Roof Risks: Design
Watch a video of wildfire testing at the IBHS Research Center to see how a house really performs during an ember storm. Then, answer the questions below to find out how vulnerable your home may be.
Does the roof design add to its vulnerability?
- Does the roof have dormers or other features, such as those in a split level home, where vertical walls intersects with the roof, or the roof of one level overhangs the roof of a lower level?
The leaf litter shown in this photography has accumulated on the roof, adjacent to the wood shingle siding. This leaf litter can be easily ignited by wind-blown embers. The resulting flames will likely ignite the wood shingles, making the siding the vulnerable component of this roof.
If any of the above features are present, the roof is more vulnerable if:
Debris such as pine needles accumulate on the roof at the vertical wall-to-roof intersections.

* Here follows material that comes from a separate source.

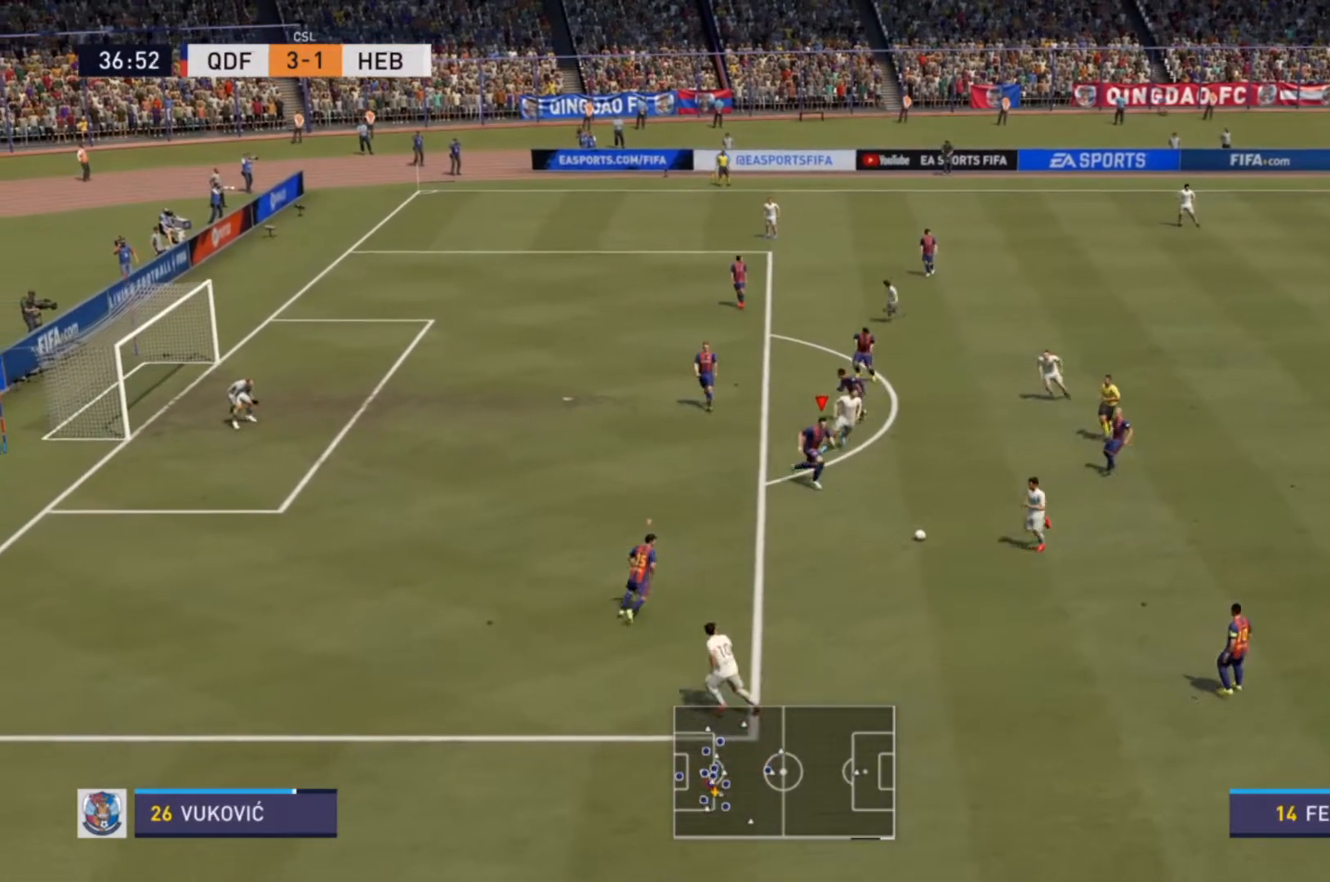
{"buttons": ["R2"], "left_stick": "down-left", "right_stick": "center", "events": [[100, "left_stick", "down"], [367, "left_stick", "down-left"]]}
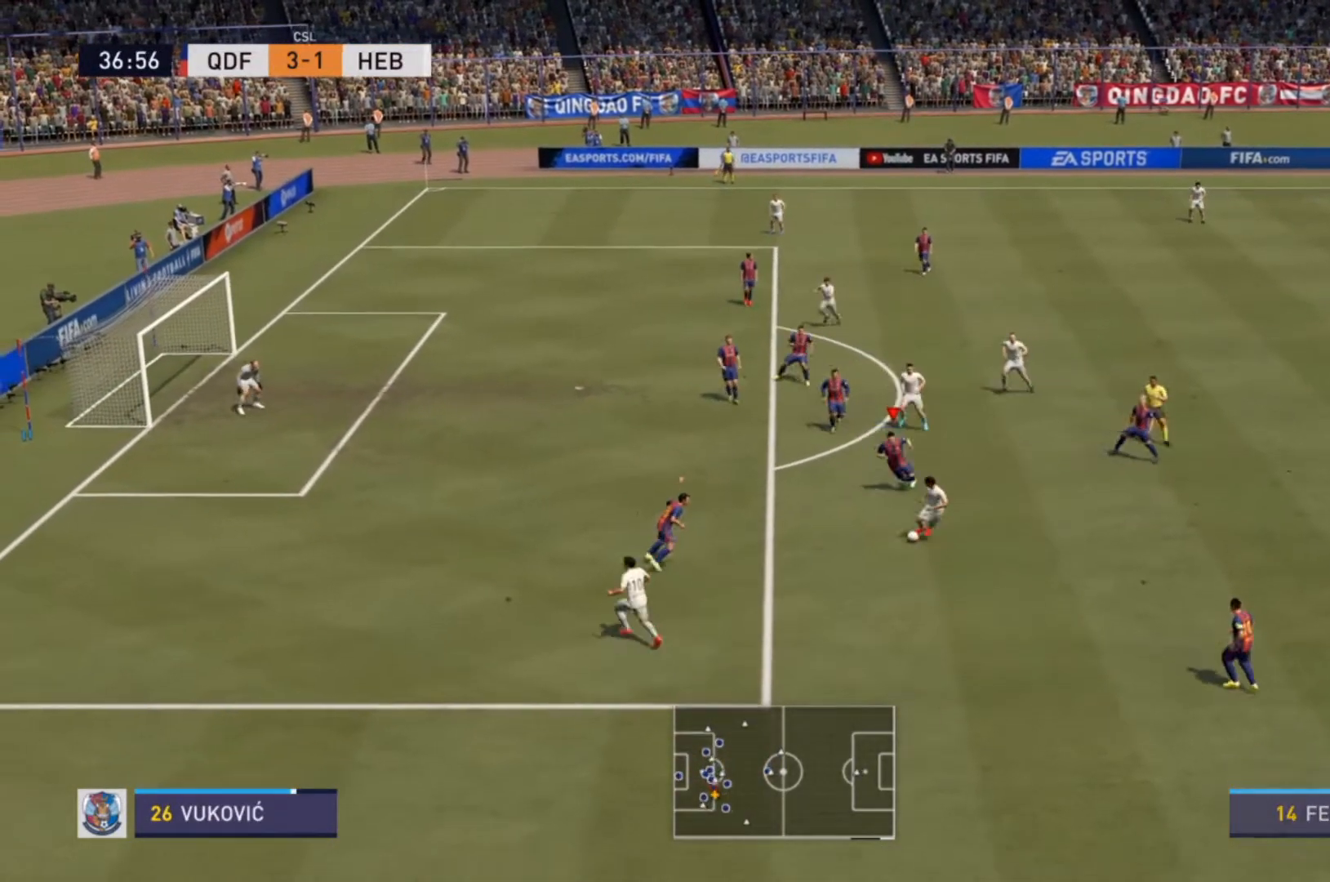
{"buttons": ["R2"], "left_stick": "down-right", "right_stick": "center", "events": [[133, "left_stick", "left"], [167, "L2", "down"], [367, "left_stick", "center"], [400, "L2", "up"], [433, "R2", "up"], [433, "left_stick", "up-right"], [500, "R2", "down"], [500, "left_stick", "down-right"]]}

If the exterior siding is combustible (wood and vinyl are common types of combustible siding).
Gutters are filled with debris.
Openings exist between the roof covering and roof deck at the edge and ridge.
These are areas where fine fuels can accumulate and where embers can either accumulate or enter and lodge underneath the roof covering. If ignited by wind-blown embers, these fine fuels can potentially ignite the siding or fascia and/or roof sheathing, putting the entire structure at risk.
Reducing roof vulnerability
Limit the amount of debris that accumulates at the intersections between vertical walls, roof and in gutters.:
Regularly removing vegetative debris from the roof.
Replace combustible siding with noncombustible (such as a fiber cement product) or ignition-resistant material (such as exterior rated, fire-retardant treated wood).
Add metal flashing at the base of the wall to provide protection to the combustible siding. To avoid moisture-related durability problems with wood-based siding, make sure the metal flashing is tucked behind the siding at a lap joint.
Note that one of the manufacturer supplied “bird stops” is missing and should be replaced. In addition, note that these bird stops do not completely fill the space between the roof covering and roof deck – wind-blown debris and embers will still be able to get under the roof covering.
Gaps can also occur with some standing seam metal roof coverings. These openings should also be filled.